I taxied to tiedown, killed the mixture and the battery, pulled the keys, and chocked the nosewheel. Once inside the flight standards district office building, I contacted the manager of the Cessna club and described what happened. He was at the field in 20 minutes. Popping open the door of the airplane, he stuck his head and flashlight behind the yoke just aft of the firewall. Straightening up, he grabbed the yoke and yanked it hard to the right. Another crack and pieces of brittle, yellowed plastic rained down on the rudder pedals. The yoke was free.
The plastic was part of the airspeed feed tubing from the static port and the pitot tube to the airspeed indicator. It had hardened with age and had come loose from its support as a result of my 4-G pull-ups, wedging into the chain pivot controlling the ailerons and elevators.

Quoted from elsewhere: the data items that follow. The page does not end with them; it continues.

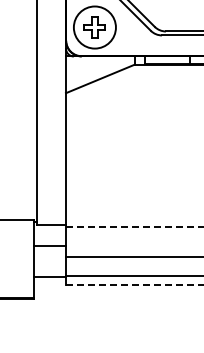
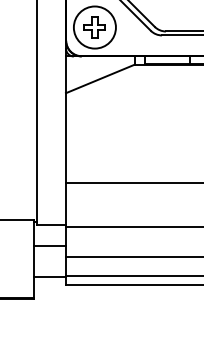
line at (132, 182): none -> present
line at (134, 226): dashed -> solid
line at (134, 285): dashed -> solid
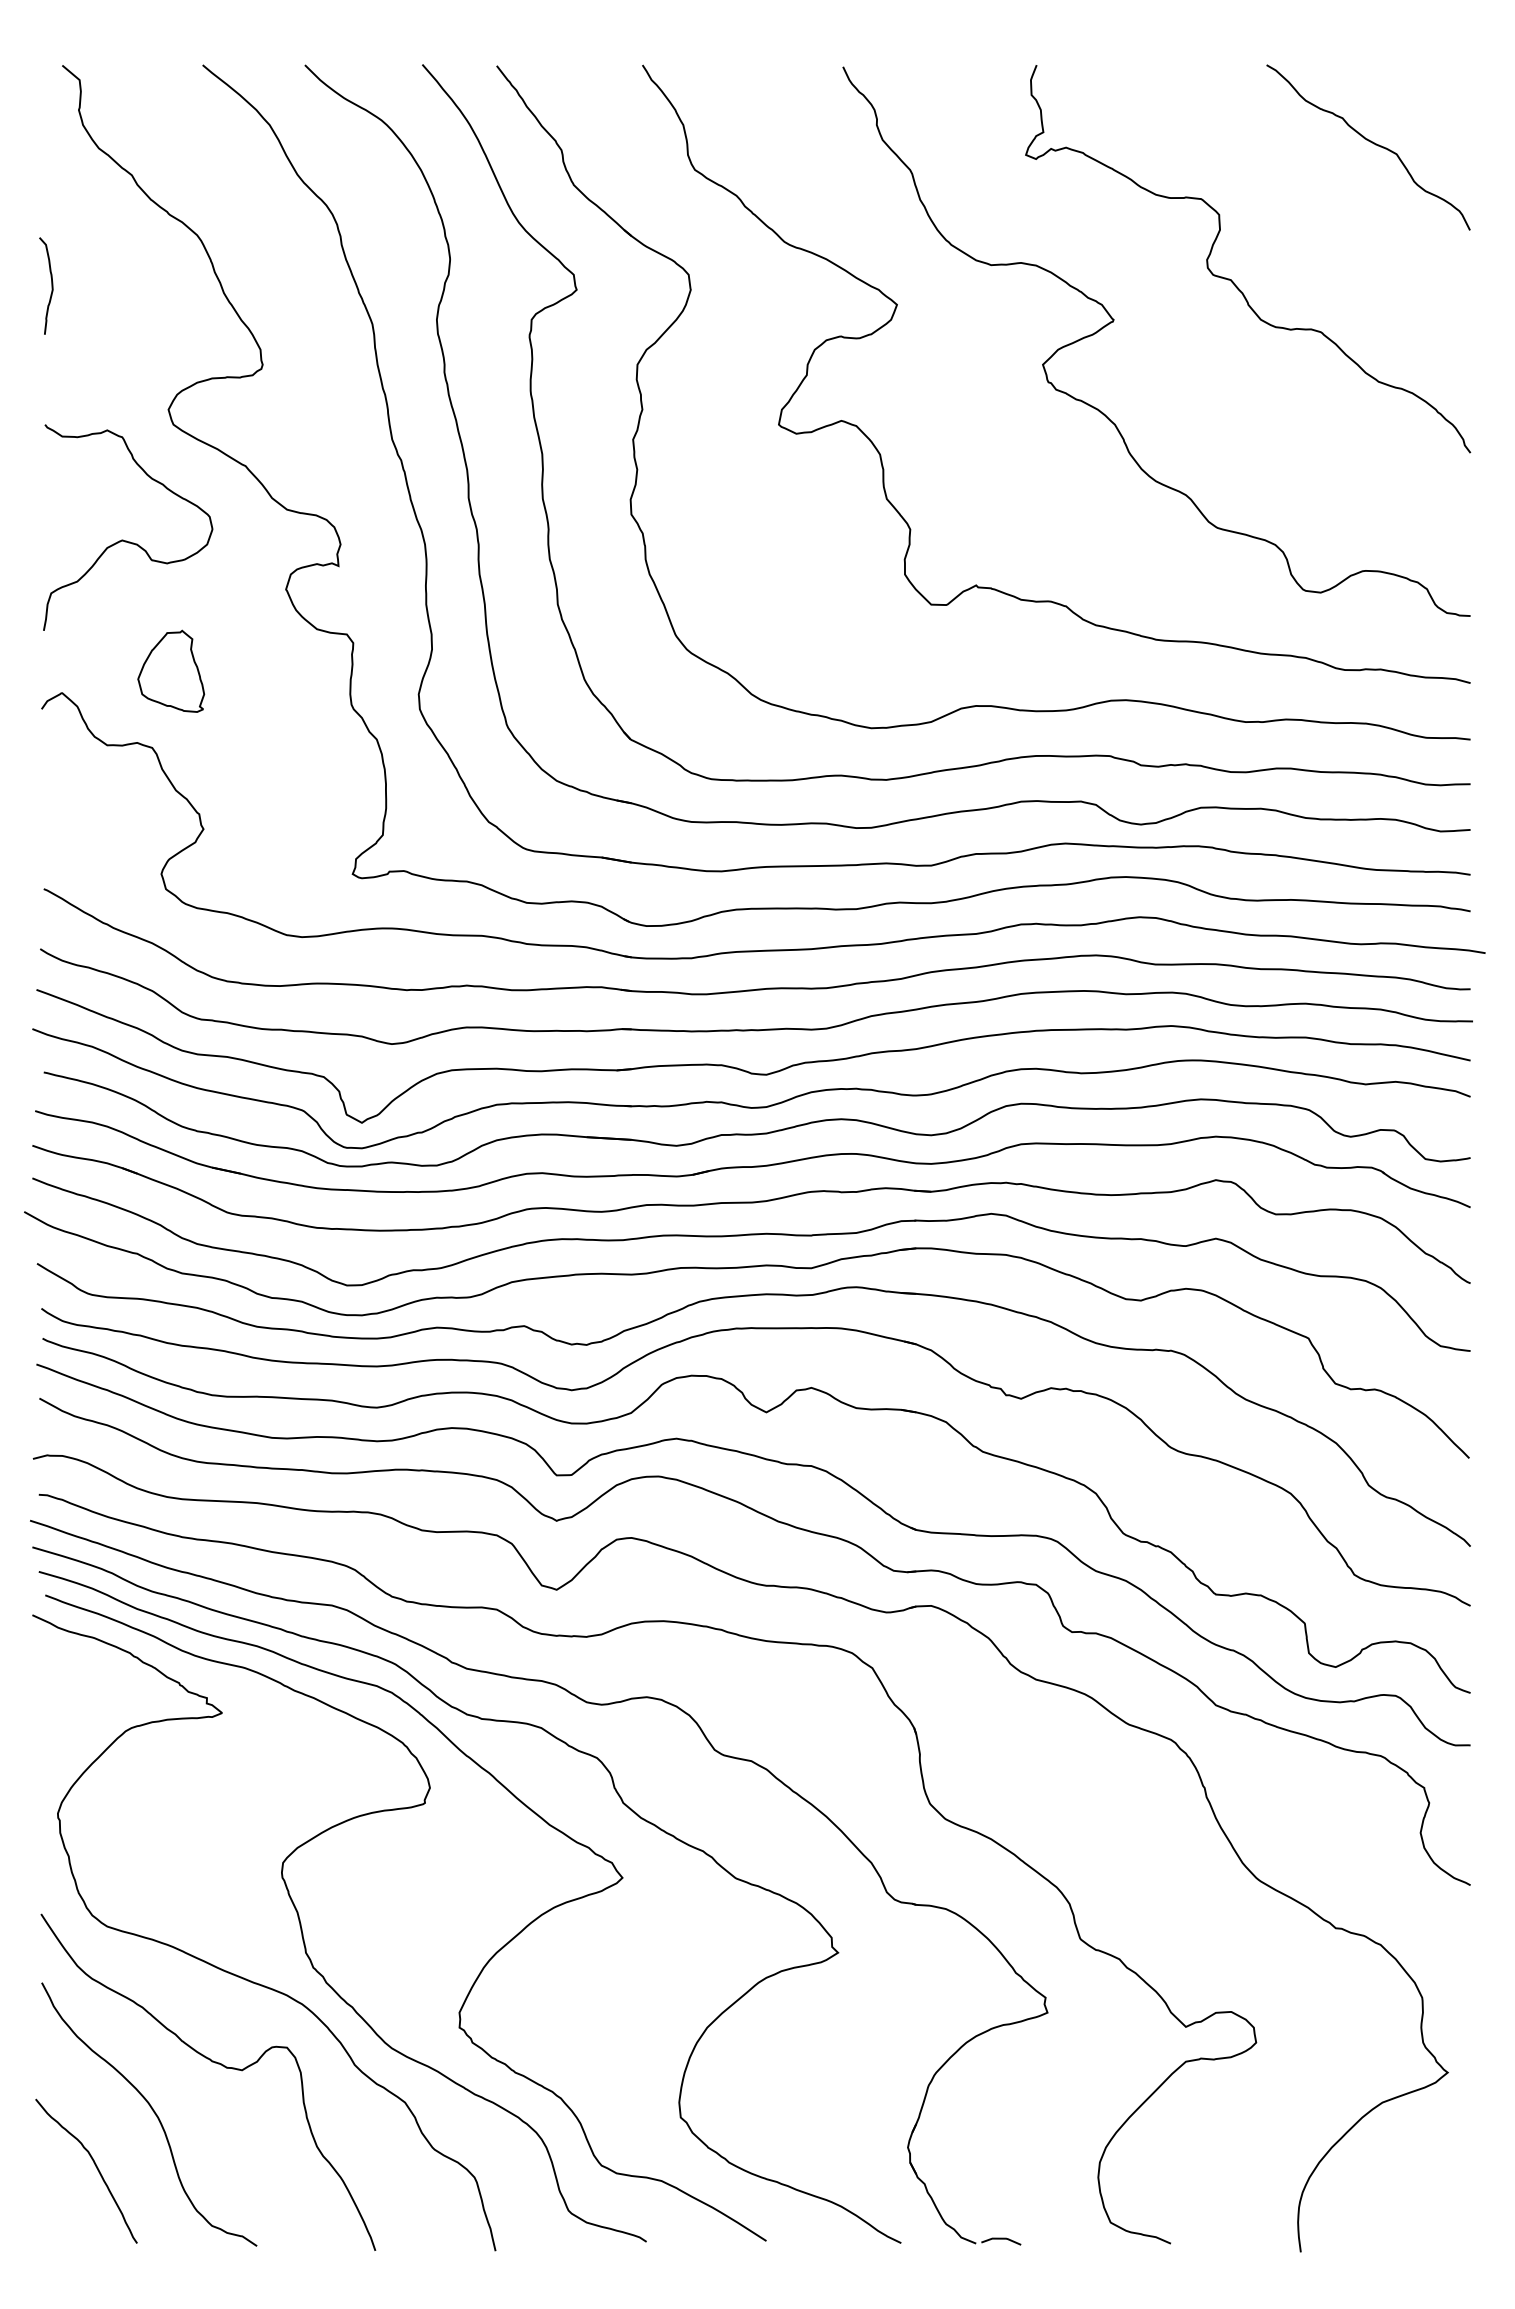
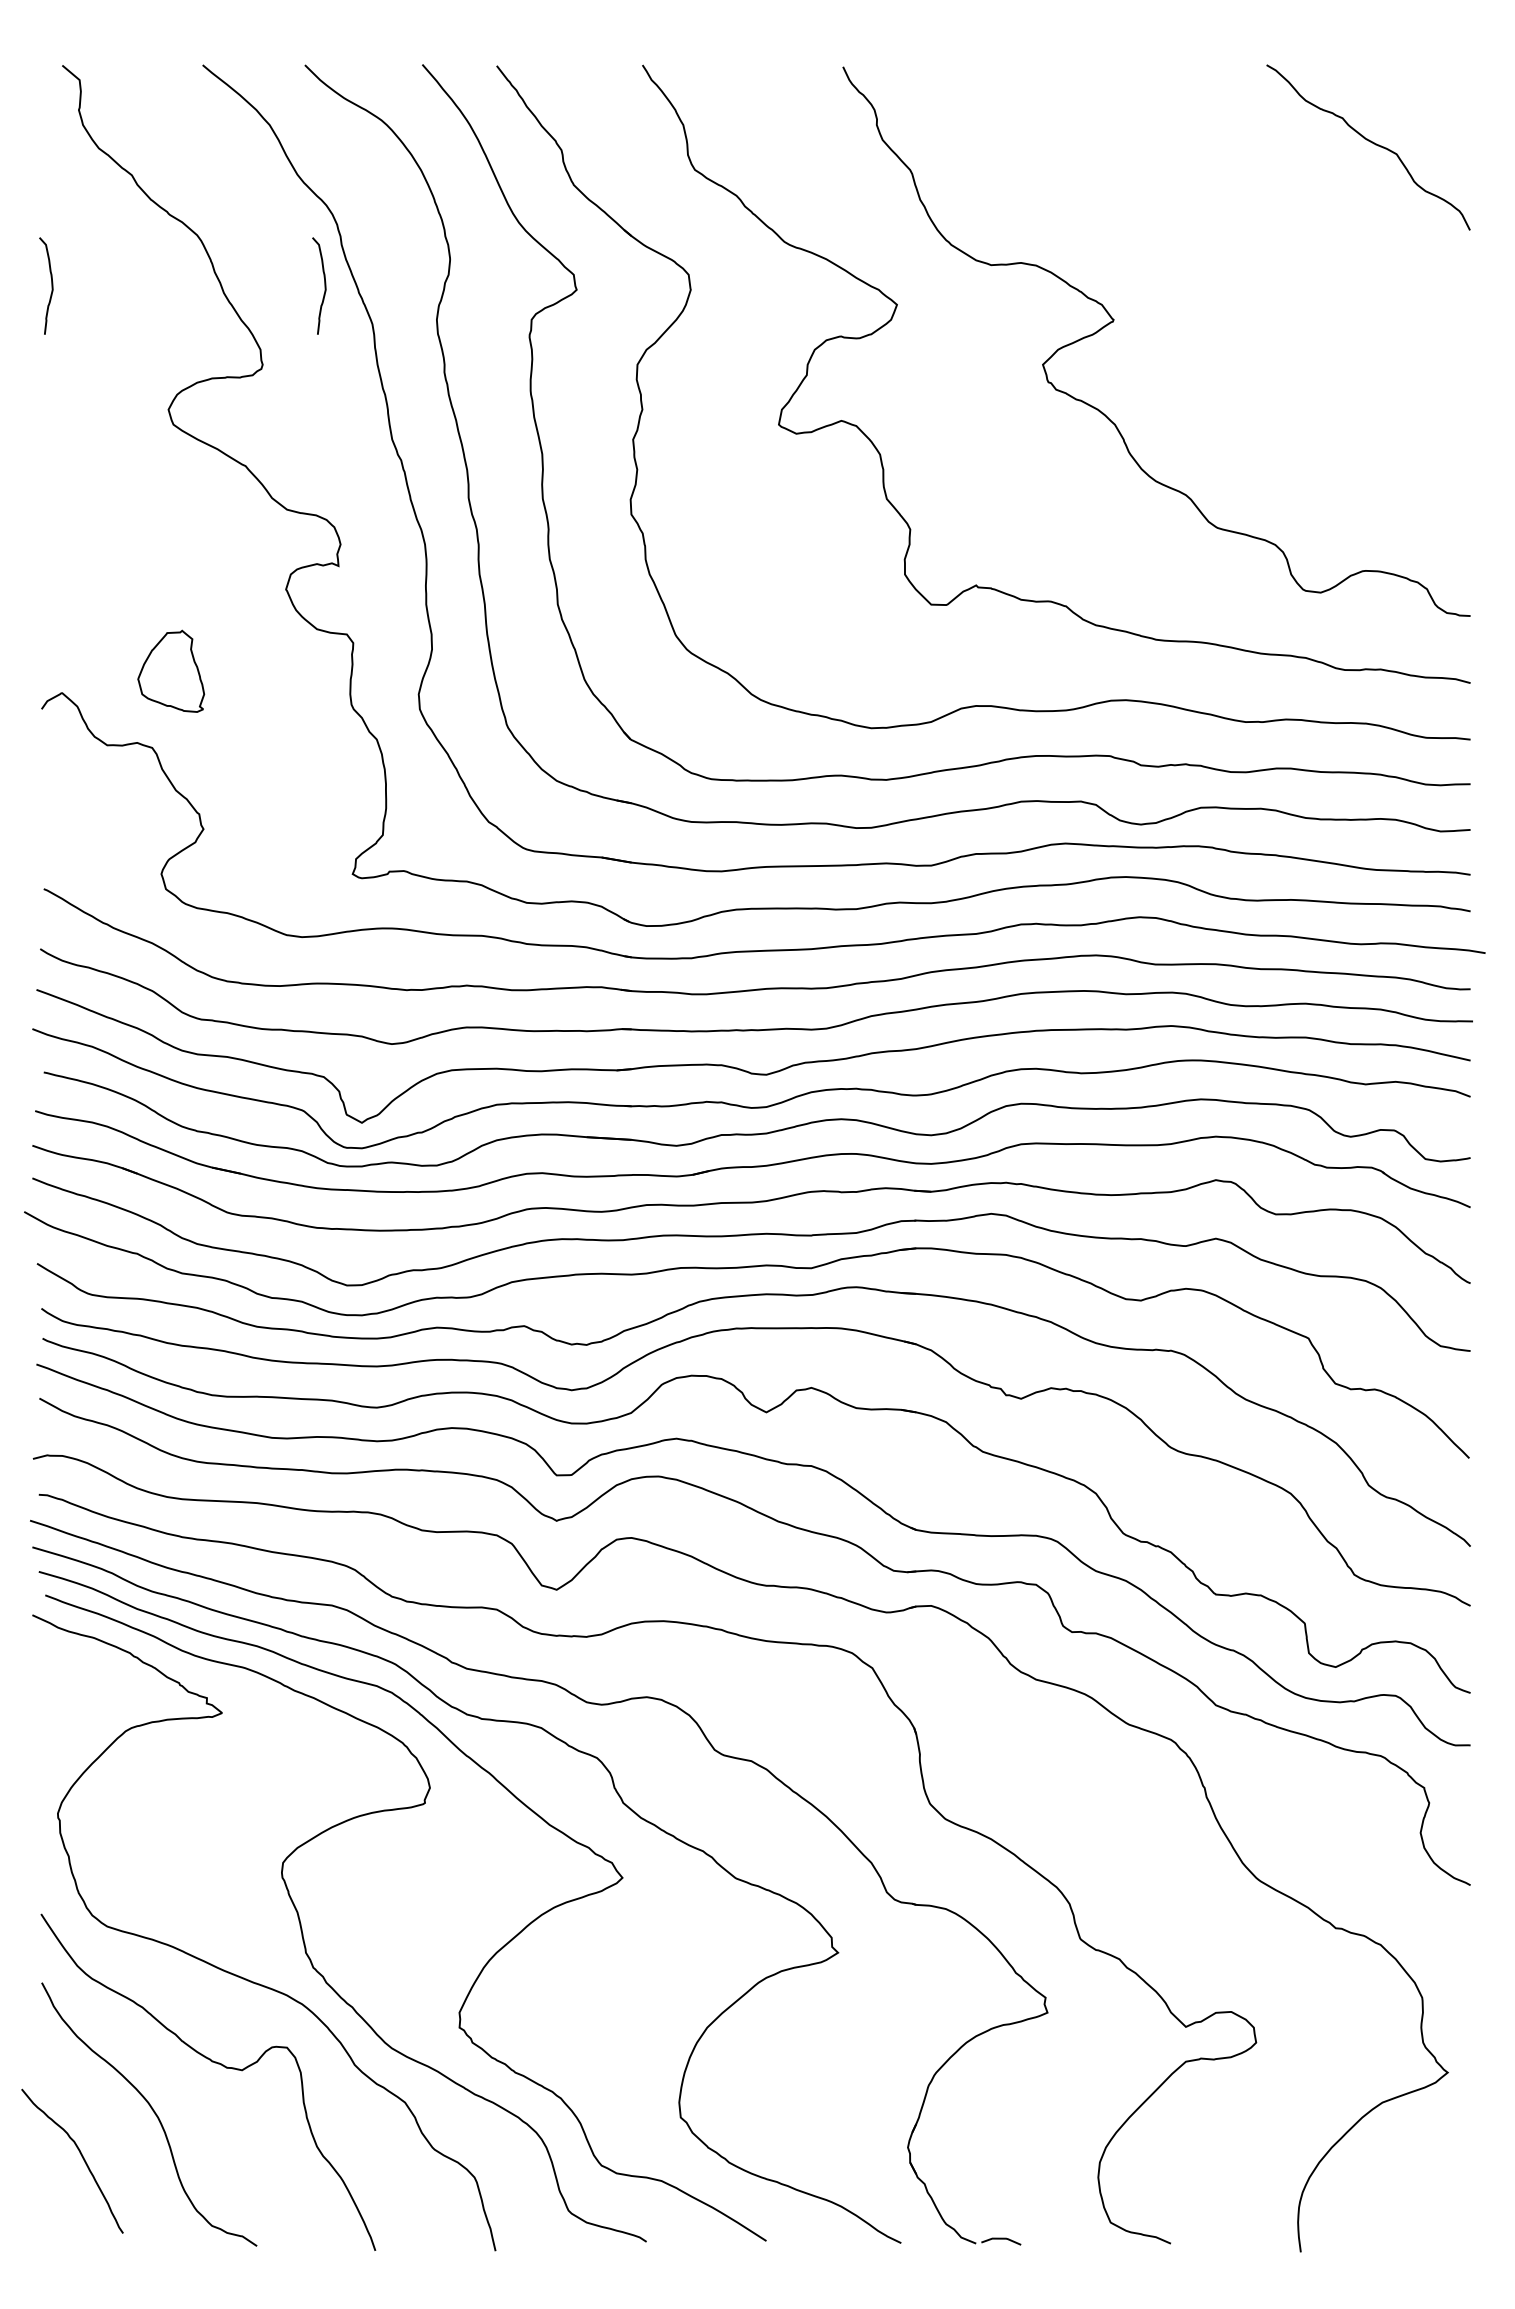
curve at (1231, 279): present -> none
curve at (324, 285): none -> present
curve at (123, 539): present -> none
curve at (95, 2166) position: (95, 2166) -> (81, 2156)
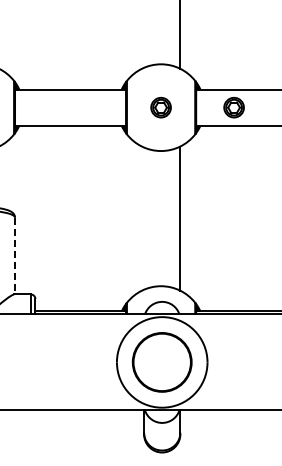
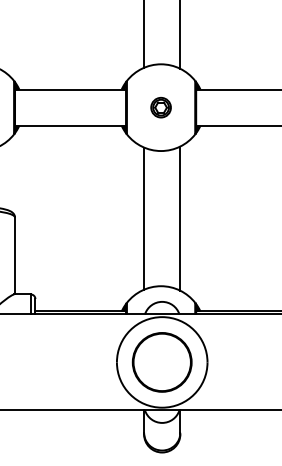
line at (144, 34): none -> present
part at (233, 107): present -> none
line at (144, 218): none -> present
line at (15, 256): dashed -> solid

Had I yanked the yoke, I would have regained bi-directional control, but without airspeed input.
In retrospect, I realized I was never in serious danger. I had altitude, time to plan, and a situational awareness gained from my many hours of aerobatics. How ironic, though, that in 50 years of flying various high-performance aerobatic aircraft, it was the lowly Cessna Aerobat that gave me my biggest scare.AOPA
David Werdegar is a private pilot who lives in Illinois.